Talk Abstract
Medievalist Carl Phelphstead’s critique of the environmental humanities’s narrowly earth-centric focus asks us to look heavenward, to think “cosmocritically.” This paper takes up that challenge to reconsider how Spenser’s two cantos of Mutabilitie orient readers to take account of the relationships of all the realms in the cosmos, not just those on the terrestrial, mutable world of The Faerie Queene. Two questions guide a close reading of the final, closing moments of the poem: How does the human poet, himself a denizen of the sublunary realm, wield language to encompass celestial bodies (and their order)? And, might such a rhetorical move foster a “cosmocritical” consciousness that complicates seeming binaries of a Christian heaven and earth in favour of a dark pantheism?
Speaker Bio
Tiffany Jo Werth (Ph.D. Columbia University) is an Associate Professor of English at the University of Cailfornia, Davis. Her research interests include Renaissance literature (particularly in its nondramatic forms), Reformation history, print culture, posthumanism, and the long history of environmental narratives. Her current book project, entitled The English Lithic Imagination from More to Milton, argues that the mineral (clay, rocks, stones, bezoars, iron) offers an unsettling touchstone for rethinking Renaissance humanism and literary creation. Her co-edited collection (with Vin Nardizzi) Premodern Ecologies in the Modern Literary Imagination (U of Toronto 2019) explores how the places (local and global) where contributors research and teach shape their scholarship on Medieval and Renaissance English literature.
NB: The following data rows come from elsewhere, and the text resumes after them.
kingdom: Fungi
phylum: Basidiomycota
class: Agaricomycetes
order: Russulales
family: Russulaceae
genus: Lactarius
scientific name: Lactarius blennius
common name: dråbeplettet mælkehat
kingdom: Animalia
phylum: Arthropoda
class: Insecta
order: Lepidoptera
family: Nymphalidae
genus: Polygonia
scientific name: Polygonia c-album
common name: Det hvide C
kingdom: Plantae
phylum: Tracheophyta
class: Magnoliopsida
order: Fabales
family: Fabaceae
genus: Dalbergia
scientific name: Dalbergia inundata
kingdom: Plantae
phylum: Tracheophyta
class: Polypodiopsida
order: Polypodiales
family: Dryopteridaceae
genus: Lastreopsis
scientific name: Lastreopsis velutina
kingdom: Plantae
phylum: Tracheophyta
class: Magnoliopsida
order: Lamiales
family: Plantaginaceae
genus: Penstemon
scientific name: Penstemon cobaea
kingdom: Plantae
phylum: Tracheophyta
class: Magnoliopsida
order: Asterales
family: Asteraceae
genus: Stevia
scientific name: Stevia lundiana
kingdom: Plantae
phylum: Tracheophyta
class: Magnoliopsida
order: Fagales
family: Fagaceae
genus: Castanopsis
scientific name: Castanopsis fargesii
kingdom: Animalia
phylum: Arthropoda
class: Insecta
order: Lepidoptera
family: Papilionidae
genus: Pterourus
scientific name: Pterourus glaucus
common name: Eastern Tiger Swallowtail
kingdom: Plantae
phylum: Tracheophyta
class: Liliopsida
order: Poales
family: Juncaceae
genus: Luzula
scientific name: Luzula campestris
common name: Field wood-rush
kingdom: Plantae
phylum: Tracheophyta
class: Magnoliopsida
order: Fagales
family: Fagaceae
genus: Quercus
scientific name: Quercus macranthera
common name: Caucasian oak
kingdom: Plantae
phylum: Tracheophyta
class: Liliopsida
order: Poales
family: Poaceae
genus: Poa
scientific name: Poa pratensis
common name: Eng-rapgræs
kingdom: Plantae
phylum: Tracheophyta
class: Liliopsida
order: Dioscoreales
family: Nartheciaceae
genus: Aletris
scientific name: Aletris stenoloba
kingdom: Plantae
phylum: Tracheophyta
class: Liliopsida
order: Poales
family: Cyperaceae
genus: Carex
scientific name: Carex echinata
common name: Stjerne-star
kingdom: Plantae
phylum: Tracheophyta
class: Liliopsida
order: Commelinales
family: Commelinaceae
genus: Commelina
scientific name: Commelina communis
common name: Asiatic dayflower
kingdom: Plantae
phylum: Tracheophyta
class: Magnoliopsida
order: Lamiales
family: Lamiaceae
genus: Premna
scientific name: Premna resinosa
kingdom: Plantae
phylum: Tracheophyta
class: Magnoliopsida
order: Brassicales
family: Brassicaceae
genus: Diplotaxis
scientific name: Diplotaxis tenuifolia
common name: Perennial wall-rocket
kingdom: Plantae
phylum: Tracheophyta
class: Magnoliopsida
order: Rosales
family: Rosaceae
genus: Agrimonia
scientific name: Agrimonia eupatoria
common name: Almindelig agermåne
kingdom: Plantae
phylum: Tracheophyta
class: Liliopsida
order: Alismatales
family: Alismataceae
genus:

In the fall of 2020, she had the honor to guest edit a special issue of the Spenser Review on the topic of ecological Spenser and Spenserians futures. She was a Mellon long-term fellow at the Huntington Library (2016-2017) and President of the International Spenser Society (2018-2019). Currently, she’s thrilled to be the PI for a University of California Humantities Research Institute funded multicampus faculty working group “On the Sea and Coastal Ecologies: Early Modern Pasts and Uncertain Futures.”